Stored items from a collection
-------
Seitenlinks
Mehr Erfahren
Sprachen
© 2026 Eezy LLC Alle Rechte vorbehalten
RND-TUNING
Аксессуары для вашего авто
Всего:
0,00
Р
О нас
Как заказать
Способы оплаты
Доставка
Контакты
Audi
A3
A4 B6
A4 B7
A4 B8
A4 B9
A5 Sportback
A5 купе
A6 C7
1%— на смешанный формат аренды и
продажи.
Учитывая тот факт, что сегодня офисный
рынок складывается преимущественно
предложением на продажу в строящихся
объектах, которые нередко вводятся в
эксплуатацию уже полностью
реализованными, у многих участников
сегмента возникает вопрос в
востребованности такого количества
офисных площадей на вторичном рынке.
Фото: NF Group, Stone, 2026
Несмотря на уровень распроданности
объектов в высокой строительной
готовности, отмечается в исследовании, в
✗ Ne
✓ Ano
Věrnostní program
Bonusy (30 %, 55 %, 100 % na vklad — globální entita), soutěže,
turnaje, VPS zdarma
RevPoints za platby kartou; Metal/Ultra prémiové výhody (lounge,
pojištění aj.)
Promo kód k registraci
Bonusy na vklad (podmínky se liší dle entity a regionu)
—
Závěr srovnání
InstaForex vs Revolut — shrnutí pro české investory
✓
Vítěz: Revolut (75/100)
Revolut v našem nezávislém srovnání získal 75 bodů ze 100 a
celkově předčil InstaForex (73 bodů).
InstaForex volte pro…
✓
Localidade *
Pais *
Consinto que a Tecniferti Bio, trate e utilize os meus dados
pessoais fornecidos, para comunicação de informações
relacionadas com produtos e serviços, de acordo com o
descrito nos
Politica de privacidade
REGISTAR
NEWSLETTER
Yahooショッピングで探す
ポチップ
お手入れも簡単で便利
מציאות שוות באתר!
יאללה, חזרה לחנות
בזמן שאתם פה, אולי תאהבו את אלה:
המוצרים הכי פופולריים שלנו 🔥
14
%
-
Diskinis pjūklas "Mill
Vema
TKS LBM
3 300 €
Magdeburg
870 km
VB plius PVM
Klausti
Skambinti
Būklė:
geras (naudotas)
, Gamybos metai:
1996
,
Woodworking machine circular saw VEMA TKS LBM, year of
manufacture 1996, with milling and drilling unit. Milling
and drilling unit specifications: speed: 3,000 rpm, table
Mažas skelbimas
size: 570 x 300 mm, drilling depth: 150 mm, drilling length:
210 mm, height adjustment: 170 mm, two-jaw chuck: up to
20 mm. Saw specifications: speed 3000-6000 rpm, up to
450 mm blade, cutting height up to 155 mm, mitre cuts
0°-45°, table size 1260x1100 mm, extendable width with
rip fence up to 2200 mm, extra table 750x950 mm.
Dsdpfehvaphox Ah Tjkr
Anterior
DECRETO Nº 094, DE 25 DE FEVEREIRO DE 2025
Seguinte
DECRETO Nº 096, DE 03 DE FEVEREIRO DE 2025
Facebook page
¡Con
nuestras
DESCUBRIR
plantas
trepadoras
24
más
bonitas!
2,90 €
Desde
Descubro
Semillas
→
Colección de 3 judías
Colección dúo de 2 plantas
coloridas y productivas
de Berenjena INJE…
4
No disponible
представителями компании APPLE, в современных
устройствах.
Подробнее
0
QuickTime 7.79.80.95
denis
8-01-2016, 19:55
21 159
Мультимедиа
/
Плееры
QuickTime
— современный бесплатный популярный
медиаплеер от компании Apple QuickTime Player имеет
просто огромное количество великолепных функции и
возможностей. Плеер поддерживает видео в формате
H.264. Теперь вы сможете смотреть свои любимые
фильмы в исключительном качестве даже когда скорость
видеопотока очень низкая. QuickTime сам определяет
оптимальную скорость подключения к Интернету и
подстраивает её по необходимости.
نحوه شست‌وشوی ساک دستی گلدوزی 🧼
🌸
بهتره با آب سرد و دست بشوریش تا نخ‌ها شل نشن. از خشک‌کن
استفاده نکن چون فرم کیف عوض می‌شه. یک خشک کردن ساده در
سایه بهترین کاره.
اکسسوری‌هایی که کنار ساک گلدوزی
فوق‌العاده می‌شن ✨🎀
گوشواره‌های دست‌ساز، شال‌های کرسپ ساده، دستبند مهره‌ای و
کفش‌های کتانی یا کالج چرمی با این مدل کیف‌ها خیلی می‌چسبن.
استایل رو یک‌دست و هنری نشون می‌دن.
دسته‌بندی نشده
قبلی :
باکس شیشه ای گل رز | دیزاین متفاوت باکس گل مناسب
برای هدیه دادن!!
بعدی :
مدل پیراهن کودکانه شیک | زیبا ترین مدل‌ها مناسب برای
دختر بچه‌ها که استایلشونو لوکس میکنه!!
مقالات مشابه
-------
◆ **Job item**: The records above need copying. Do it exactly.

◆ **Written reply**:
Seitenlinks
Mehr Erfahren
Sprachen
© 2026 Eezy LLC Alle Rechte vorbehalten
RND-TUNING
Аксессуары для вашего авто
Всего:
0,00
Р
О нас
Как заказать
Способы оплаты
Доставка
Контакты
Audi
A3
A4 B6
A4 B7
A4 B8
A4 B9
A5 Sportback
A5 купе
A6 C7
1%— на смешанный формат аренды и
продажи.
Учитывая тот факт, что сегодня офисный
рынок складывается преимущественно
предложением на продажу в строящихся
объектах, которые нередко вводятся в
эксплуатацию уже полностью
реализованными, у многих участников
сегмента возникает вопрос в
востребованности такого количества
офисных площадей на вторичном рынке.
Фото: NF Group, Stone, 2026
Несмотря на уровень распроданности
объектов в высокой строительной
готовности, отмечается в исследовании, в
✗ Ne
✓ Ano
Věrnostní program
Bonusy (30 %, 55 %, 100 % na vklad — globální entita), soutěže,
turnaje, VPS zdarma
RevPoints za platby kartou; Metal/Ultra prémiové výhody (lounge,
pojištění aj.)
Promo kód k registraci
Bonusy na vklad (podmínky se liší dle entity a regionu)
—
Závěr srovnání
InstaForex vs Revolut — shrnutí pro české investory
✓
Vítěz: Revolut (75/100)
Revolut v našem nezávislém srovnání získal 75 bodů ze 100 a
celkově předčil InstaForex (73 bodů).
InstaForex volte pro…
✓
Localidade *
Pais *
Consinto que a Tecniferti Bio, trate e utilize os meus dados
pessoais fornecidos, para comunicação de informações
relacionadas com produtos e serviços, de acordo com o
descrito nos
Politica de privacidade
REGISTAR
NEWSLETTER
Yahooショッピングで探す
ポチップ
お手入れも簡単で便利
מציאות שוות באתר!
יאללה, חזרה לחנות
בזמן שאתם פה, אולי תאהבו את אלה:
המוצרים הכי פופולריים שלנו 🔥
14
%
-
Diskinis pjūklas "Mill
Vema
TKS LBM
3 300 €
Magdeburg
870 km
VB plius PVM
Klausti
Skambinti
Būklė:
geras (naudotas)
, Gamybos metai:
1996
,
Woodworking machine circular saw VEMA TKS LBM, year of
manufacture 1996, with milling and drilling unit. Milling
and drilling unit specifications: speed: 3,000 rpm, table
Mažas skelbimas
size: 570 x 300 mm, drilling depth: 150 mm, drilling length:
210 mm, height adjustment: 170 mm, two-jaw chuck: up to
20 mm. Saw specifications: speed 3000-6000 rpm, up to
450 mm blade, cutting height up to 155 mm, mitre cuts
0°-45°, table size 1260x1100 mm, extendable width with
rip fence up to 2200 mm, extra table 750x950 mm.
Dsdpfehvaphox Ah Tjkr
Anterior
DECRETO Nº 094, DE 25 DE FEVEREIRO DE 2025
Seguinte
DECRETO Nº 096, DE 03 DE FEVEREIRO DE 2025
Facebook page
¡Con
nuestras
DESCUBRIR
plantas
trepadoras
24
más
bonitas!
2,90 €
Desde
Descubro
Semillas
→
Colección de 3 judías
Colección dúo de 2 plantas
coloridas y productivas
de Berenjena INJE…
4
No disponible
представителями компании APPLE, в современных
устройствах.
Подробнее
0
QuickTime 7.79.80.95
denis
8-01-2016, 19:55
21 159
Мультимедиа
/
Плееры
QuickTime
— современный бесплатный популярный
медиаплеер от компании Apple QuickTime Player имеет
просто огромное количество великолепных функции и
возможностей. Плеер поддерживает видео в формате
H.264. Теперь вы сможете смотреть свои любимые
фильмы в исключительном качестве даже когда скорость
видеопотока очень низкая. QuickTime сам определяет
оптимальную скорость подключения к Интернету и
подстраивает её по необходимости.
نحوه شست‌وشوی ساک دستی گلدوزی 🧼
🌸
بهتره با آب سرد و دست بشوریش تا نخ‌ها شل نشن. از خشک‌کن
استفاده نکن چون فرم کیف عوض می‌شه. یک خشک کردن ساده در
سایه بهترین کاره.
اکسسوری‌هایی که کنار ساک گلدوزی
فوق‌العاده می‌شن ✨🎀
گوشواره‌های دست‌ساز، شال‌های کرسپ ساده، دستبند مهره‌ای و
کفش‌های کتانی یا کالج چرمی با این مدل کیف‌ها خیلی می‌چسبن.
استایل رو یک‌دست و هنری نشون می‌دن.
دسته‌بندی نشده
قبلی :
باکس شیشه ای گل رز | دیزاین متفاوت باکس گل مناسب
برای هدیه دادن!!
بعدی :
مدل پیراهن کودکانه شیک | زیبا ترین مدل‌ها مناسب برای
دختر بچه‌ها که استایلشونو لوکس میکنه!!
مقالات مشابه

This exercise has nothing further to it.